Na visão de Hélio Magalhães, presidente do Citi no Brasil, essas questões regulatórias praticamente inviabilizam empréstimos isolados de bancos. Para Magalhães, os bancos deveriam entrar na fase inicial do projeto, via empréstimos de curto prazo, com outras instituições, como fundos soberanos, de pensão e companhias de seguros, participando de uma segunda etapa, mais longa, de financiamento para os projetos.

Carlos Langoni, diretor do Centro de Economia Mundial da Fundação Getulio Vargas (FGV), não vê razões para o BNDES fazer "hedge". "Sou contra hedge cambial por bancos públicos como BNDES", afirmou. Ele acredita que "hedge" cambial só é relevante agora dada a instabilidade econômica e política do Brasil. Quando o país garantir novamente a estabilidade, disse, pode se beneficiar de operações de swap cambial à semelhança do que ocorre hoje com outras moedas de países emergentes.

Langoni disse acreditar que poderá haver financiamento no mercado local por meio de debêntures cujos custos devem ser declinantes com a melhoria do marco regulatório. "Também poderia ser estudada a flexibilização do uso das cadernetas [de poupança], hoje dirigidas apenas ao mercado imobiliário", afirmou.

Eleazar de Carvalho Filho, ex-presidente do BNDES, avalia que podem ser criados estímulos para a participação dos investidores privados.
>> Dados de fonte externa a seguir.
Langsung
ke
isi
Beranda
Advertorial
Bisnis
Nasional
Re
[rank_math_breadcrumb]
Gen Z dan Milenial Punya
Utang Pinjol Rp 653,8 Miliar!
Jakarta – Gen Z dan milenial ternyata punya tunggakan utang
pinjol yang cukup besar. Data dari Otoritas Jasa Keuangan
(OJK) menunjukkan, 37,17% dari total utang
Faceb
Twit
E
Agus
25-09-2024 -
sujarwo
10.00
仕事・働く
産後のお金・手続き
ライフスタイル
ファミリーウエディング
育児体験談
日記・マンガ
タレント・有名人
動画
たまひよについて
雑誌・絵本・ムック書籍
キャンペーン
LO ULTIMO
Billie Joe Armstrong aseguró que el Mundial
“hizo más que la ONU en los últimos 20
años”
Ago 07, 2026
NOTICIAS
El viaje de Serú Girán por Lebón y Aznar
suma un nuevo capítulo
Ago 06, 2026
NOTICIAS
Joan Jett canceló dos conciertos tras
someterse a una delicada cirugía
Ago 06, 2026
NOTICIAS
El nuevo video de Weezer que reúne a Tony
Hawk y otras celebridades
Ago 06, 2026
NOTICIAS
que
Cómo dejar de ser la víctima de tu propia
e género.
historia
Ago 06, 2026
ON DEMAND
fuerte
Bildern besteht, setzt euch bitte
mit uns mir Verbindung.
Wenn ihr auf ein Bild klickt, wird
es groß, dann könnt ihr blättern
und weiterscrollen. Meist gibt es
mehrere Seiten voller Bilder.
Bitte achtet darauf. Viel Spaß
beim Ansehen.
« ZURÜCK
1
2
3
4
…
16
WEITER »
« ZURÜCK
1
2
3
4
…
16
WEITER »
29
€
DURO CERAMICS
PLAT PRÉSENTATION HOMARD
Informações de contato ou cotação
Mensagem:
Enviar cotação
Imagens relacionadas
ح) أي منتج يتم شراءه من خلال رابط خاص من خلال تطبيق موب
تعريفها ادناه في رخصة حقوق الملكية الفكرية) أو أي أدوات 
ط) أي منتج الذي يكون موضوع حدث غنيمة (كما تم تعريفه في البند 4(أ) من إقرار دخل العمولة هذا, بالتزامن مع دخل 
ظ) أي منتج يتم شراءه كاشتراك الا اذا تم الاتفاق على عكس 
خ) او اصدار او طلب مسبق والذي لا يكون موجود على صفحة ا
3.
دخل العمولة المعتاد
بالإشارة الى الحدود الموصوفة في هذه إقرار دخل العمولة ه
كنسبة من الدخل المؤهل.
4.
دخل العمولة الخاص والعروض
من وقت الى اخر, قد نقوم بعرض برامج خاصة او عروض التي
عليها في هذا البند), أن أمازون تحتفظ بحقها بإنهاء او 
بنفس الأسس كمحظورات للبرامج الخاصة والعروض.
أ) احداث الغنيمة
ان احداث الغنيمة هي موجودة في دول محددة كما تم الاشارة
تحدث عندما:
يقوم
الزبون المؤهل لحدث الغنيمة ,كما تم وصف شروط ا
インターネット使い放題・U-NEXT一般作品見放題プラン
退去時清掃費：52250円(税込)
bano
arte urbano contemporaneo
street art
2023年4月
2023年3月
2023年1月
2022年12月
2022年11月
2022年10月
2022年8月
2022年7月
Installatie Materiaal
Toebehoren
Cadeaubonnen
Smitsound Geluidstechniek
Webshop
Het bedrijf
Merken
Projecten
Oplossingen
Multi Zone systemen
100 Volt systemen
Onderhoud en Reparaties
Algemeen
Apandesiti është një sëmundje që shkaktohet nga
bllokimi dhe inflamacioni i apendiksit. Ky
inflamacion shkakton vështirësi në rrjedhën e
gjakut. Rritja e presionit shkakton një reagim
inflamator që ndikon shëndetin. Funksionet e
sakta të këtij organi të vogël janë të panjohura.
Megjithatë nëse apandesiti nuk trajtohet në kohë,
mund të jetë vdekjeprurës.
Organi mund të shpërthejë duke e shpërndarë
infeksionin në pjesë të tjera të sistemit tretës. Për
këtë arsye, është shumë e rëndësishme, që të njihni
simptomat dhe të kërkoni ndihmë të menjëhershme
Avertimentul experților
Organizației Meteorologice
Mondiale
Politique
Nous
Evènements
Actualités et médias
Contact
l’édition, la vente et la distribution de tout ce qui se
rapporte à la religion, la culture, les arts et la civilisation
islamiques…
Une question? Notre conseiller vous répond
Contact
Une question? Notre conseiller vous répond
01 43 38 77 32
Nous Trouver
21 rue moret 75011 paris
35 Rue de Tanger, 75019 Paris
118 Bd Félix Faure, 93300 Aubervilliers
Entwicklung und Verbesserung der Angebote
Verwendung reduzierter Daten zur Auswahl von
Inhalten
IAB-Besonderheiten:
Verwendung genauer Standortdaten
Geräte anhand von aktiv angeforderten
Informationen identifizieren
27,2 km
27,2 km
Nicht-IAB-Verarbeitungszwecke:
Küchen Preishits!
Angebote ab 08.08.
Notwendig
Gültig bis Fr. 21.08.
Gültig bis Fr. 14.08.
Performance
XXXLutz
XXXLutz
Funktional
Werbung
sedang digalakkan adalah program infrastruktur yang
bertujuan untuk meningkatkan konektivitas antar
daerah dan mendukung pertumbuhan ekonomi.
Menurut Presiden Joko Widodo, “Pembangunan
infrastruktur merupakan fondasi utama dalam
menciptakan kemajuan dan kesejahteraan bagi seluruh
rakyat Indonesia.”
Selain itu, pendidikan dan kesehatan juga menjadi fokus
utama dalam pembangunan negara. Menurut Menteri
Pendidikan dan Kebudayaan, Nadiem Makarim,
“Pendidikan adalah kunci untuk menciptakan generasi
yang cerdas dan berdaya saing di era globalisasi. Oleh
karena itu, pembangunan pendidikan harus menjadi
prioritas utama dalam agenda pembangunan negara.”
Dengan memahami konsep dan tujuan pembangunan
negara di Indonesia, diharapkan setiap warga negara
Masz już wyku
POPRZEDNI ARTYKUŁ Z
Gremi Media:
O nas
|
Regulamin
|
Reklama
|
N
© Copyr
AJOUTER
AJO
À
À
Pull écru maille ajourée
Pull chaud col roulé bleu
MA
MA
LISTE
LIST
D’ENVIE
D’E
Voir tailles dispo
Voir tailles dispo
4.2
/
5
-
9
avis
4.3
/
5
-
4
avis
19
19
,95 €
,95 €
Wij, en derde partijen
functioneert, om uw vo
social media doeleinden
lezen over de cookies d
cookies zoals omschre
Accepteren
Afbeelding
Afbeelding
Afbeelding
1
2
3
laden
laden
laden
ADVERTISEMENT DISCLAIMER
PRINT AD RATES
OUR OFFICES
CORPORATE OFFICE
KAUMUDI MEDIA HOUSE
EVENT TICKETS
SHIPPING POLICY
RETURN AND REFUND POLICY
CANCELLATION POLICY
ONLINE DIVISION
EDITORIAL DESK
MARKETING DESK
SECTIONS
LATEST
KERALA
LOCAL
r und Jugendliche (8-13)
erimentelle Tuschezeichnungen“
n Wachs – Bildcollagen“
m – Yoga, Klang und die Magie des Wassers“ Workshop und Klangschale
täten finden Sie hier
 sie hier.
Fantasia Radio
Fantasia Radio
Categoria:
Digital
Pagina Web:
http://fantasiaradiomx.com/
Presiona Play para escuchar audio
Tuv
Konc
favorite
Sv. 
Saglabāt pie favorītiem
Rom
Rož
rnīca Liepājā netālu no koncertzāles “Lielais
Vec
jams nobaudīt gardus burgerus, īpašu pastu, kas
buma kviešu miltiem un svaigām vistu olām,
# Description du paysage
Afirmou que no projeto hidrelétrico Itá-Machadinho, na região Sul do país, por exemplo, estimulou na época a emissão de debêntures e a inclusão de uma "put" [opção] de liquidez para o investidor em face do BNDES. "A cultura no Brasil é de ter liquidez instantânea, incompatível com projetos de infraestrutura", afirmou. A "put" exige ter alguém capitalizado para exercer a opção, disse um gestor.